* [EXCERPTED PASSAGE]:
Conceived as political myths to energize the masses, glasnost and perestroika managed to stir the intelligentsia and allowed nationalist passions to reawaken. Civil society developed, not across all-union lines, as expected by the Gorbachevites, but rather across ethnic ones. The Leninist harangues excited no one. Instead, people perceived Gorbachev as a quixotic figure, with little to offer other than hackneyed tenets of an obsolete ideology.
Was Gorbachev a true believer? In a sense yes, because only a true believer would have engaged in such destructive action while hoping that there was enough loyalty to the system among its subjects to keep the country together. Like Lenin - definitely his role-model - he thought that the social contract offered to the long persecuted Soviet population would be enough to convince these people to support him. A true Leninist, he believed in the vanguard role of the Communist Party. Eventually, he found him self in a political no-man's land: The democrats perceived him as an incorrigible child of the nomenklatura; the apparatus as an unforgivable traitor to the cause.
For the nationalists in non-Russian republics, Gorbachev represented the centralized police state. For the Russophiles, he was the author of the country's ruin. In August 1991, he met not only the challenge of the enraged apparatus, but also the revolution from below of those for whom Leninism was nothing but the name of their oppression.
Like other revisionists, Gorbachev was mentally ill-prepared for such challenges. He had thought that he had offered the best deal under the existing circumstances. He learned, in the months to follow, that his ideas belonged to a bygone era. Other people were to succeed Gorbachev and make up the former Soviet Union's new political elites.
Because he did not know how to join the plebeians' rebellion and remained secluded in the castle of his Leninist dreams, Gorbachev lost to people, like Yeltsin or Anatoli Sobchak, who were able to break with the Leninist creed. Hence, Gorbachev's inevitable political demise consecrates the final act of Marxist revisionism. It demonstrates a truth that East Europeans had been long familiar with: There is no communism with a human face.

* [BRIEF A]: In the passage on Gorbachev, who is named as Gorbachev's role model?
* [BRIEF B]: In two sentences, what does the passage on Gorbachev say about him?
* [BRIEF C]: Quote the passage on Gorbachev, starting at "For the nationalists" and ending at "new political elites.".
Rely solely on the passage on Gorbachev for your responses.

* [INFORMATION SHOWN]:
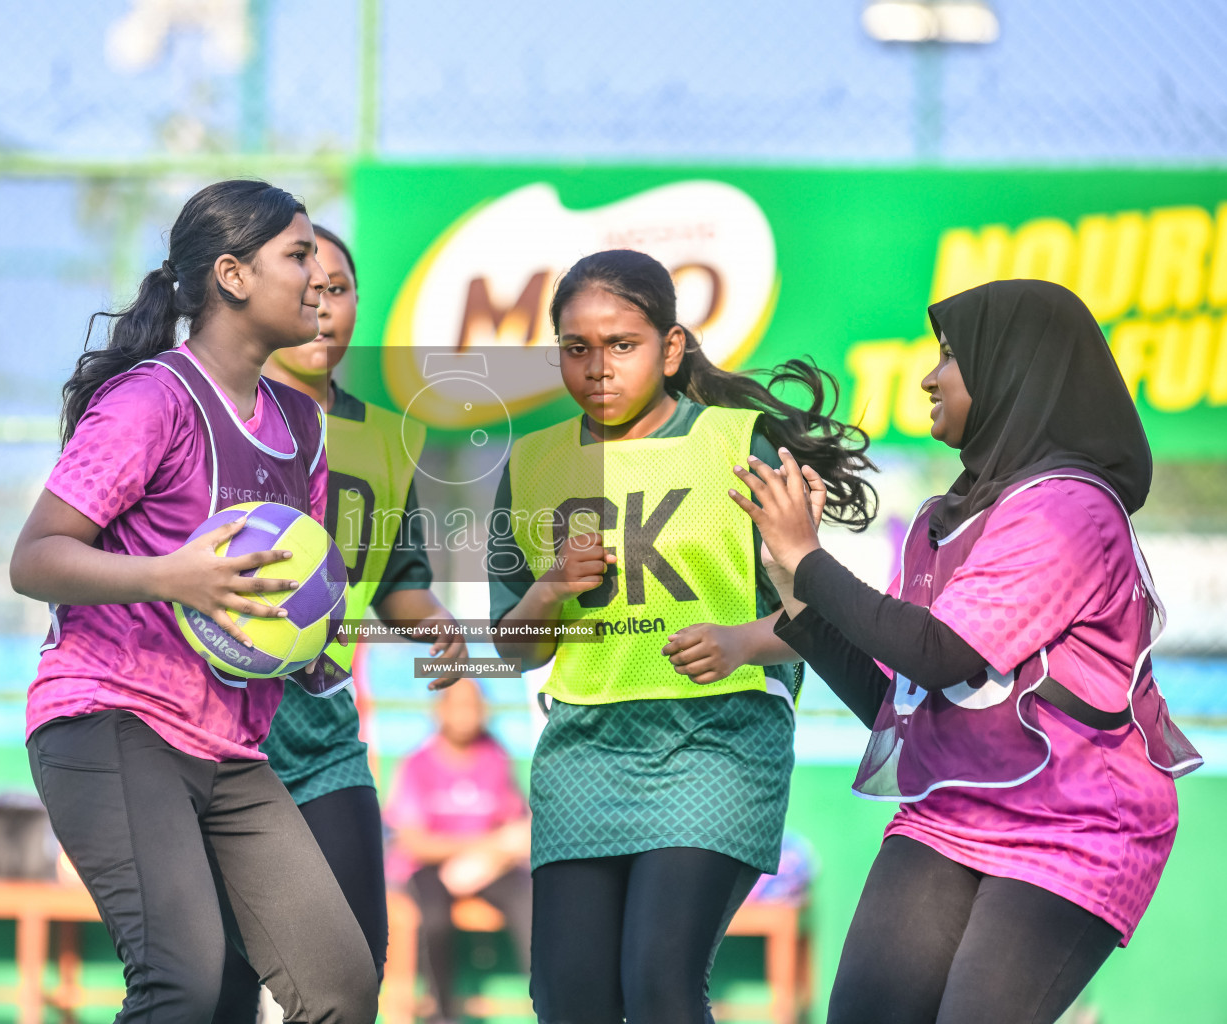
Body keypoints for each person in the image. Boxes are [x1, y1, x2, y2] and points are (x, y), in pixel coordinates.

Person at [733, 278, 1202, 1024]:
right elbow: (895, 700)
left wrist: (811, 558)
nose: (929, 375)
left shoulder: (1070, 510)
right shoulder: (939, 521)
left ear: (1011, 369)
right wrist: (792, 583)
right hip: (952, 809)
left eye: (950, 356)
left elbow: (942, 654)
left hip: (1073, 827)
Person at [9, 180, 378, 1024]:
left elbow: (287, 589)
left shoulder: (300, 426)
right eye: (298, 255)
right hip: (112, 720)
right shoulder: (152, 401)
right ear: (232, 276)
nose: (319, 278)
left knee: (340, 986)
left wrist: (310, 632)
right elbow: (34, 559)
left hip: (231, 748)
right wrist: (169, 575)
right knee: (184, 981)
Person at [488, 249, 876, 1024]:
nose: (598, 366)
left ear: (670, 349)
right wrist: (552, 587)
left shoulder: (743, 445)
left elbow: (821, 616)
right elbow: (514, 649)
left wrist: (742, 640)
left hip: (717, 742)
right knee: (568, 1000)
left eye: (622, 345)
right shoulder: (531, 463)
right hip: (584, 750)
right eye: (575, 348)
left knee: (660, 985)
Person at [213, 224, 467, 1021]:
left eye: (339, 290)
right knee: (215, 984)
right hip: (217, 737)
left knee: (354, 973)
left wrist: (436, 625)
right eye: (306, 286)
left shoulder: (392, 438)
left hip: (323, 740)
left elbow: (398, 582)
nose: (321, 306)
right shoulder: (214, 414)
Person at [385, 679, 532, 1024]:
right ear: (440, 710)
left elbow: (517, 833)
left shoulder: (497, 758)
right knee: (433, 918)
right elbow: (414, 842)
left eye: (474, 705)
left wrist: (485, 859)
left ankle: (549, 1004)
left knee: (534, 901)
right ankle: (442, 1015)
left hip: (490, 868)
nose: (467, 714)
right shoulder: (417, 764)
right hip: (428, 869)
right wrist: (478, 850)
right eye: (458, 704)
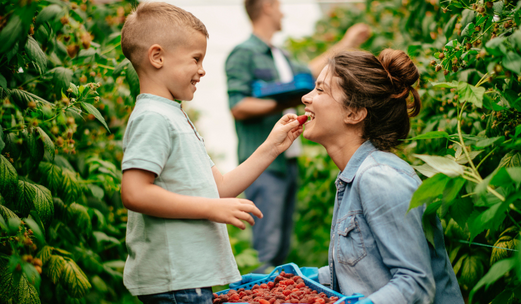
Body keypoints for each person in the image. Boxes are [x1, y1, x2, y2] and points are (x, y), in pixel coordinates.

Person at [119, 2, 304, 303]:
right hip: (175, 281)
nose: (202, 70)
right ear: (157, 57)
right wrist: (211, 209)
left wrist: (272, 146)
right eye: (195, 59)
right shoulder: (152, 117)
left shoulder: (174, 116)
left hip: (189, 279)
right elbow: (135, 193)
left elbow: (218, 189)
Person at [301, 49, 464, 303]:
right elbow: (364, 270)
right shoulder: (352, 178)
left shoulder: (380, 178)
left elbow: (416, 284)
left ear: (353, 113)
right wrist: (299, 279)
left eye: (320, 90)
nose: (306, 98)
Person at [225, 0, 371, 273]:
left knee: (280, 247)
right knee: (266, 249)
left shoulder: (279, 54)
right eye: (279, 6)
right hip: (264, 165)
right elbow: (238, 106)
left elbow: (312, 72)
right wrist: (285, 102)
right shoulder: (243, 54)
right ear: (267, 6)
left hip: (287, 161)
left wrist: (346, 41)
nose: (283, 12)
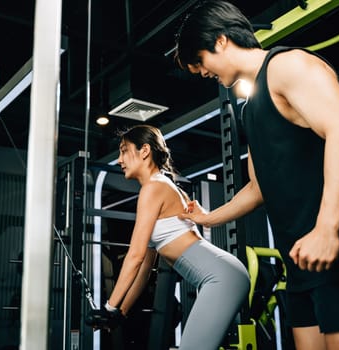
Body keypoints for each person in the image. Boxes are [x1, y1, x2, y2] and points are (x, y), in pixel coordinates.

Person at [174, 1, 339, 350]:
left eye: (199, 60)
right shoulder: (250, 105)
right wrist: (208, 218)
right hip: (304, 262)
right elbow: (259, 187)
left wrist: (327, 227)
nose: (199, 71)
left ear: (222, 40)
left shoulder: (288, 66)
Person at [86, 124, 250, 349]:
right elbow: (143, 269)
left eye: (124, 150)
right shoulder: (162, 187)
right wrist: (119, 313)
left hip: (222, 278)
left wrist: (109, 307)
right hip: (224, 275)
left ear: (144, 151)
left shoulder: (153, 188)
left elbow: (134, 255)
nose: (119, 159)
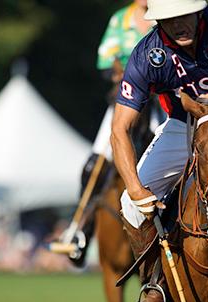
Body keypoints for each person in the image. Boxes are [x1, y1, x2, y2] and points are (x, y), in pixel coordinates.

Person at [110, 0, 208, 302]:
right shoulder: (147, 54)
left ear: (198, 11)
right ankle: (156, 288)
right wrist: (135, 188)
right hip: (184, 124)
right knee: (130, 204)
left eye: (184, 15)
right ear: (157, 21)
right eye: (169, 19)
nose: (179, 25)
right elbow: (120, 129)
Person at [58, 0, 158, 268]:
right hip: (126, 100)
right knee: (94, 165)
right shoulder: (119, 21)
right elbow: (104, 61)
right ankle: (79, 230)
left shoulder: (166, 15)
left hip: (159, 99)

* [TASK RESULT A]: Lenin.

* [TASK RESULT B]: Gorbachev remained a true Leninist who believed in the Communist Party's vanguard role, but glasnost and perestroika reawakened nationalist passions, and he ended up rejected by democrats, the apparatus, nationalists and Russophiles alike. Unable to join the rebellion from below, he lost to people like Yeltsin and Anatoli Sobchak who broke with the Leninist creed, and his demise showed that there is no communism with a human face.

* [TASK RESULT C]:
For the nationalists in non-Russian republics, Gorbachev represented the centralized police state. For the Russophiles, he was the author of the country's ruin. In August 1991, he met not only the challenge of the enraged apparatus, but also the revolution from below of those for whom Leninism was nothing but the name of their oppression.
Like other revisionists, Gorbachev was mentally ill-prepared for such challenges. He had thought that he had offered the best deal under the existing circumstances. He learned, in the months to follow, that his ideas belonged to a bygone era. Other people were to succeed Gorbachev and make up the former Soviet Union's new political elites.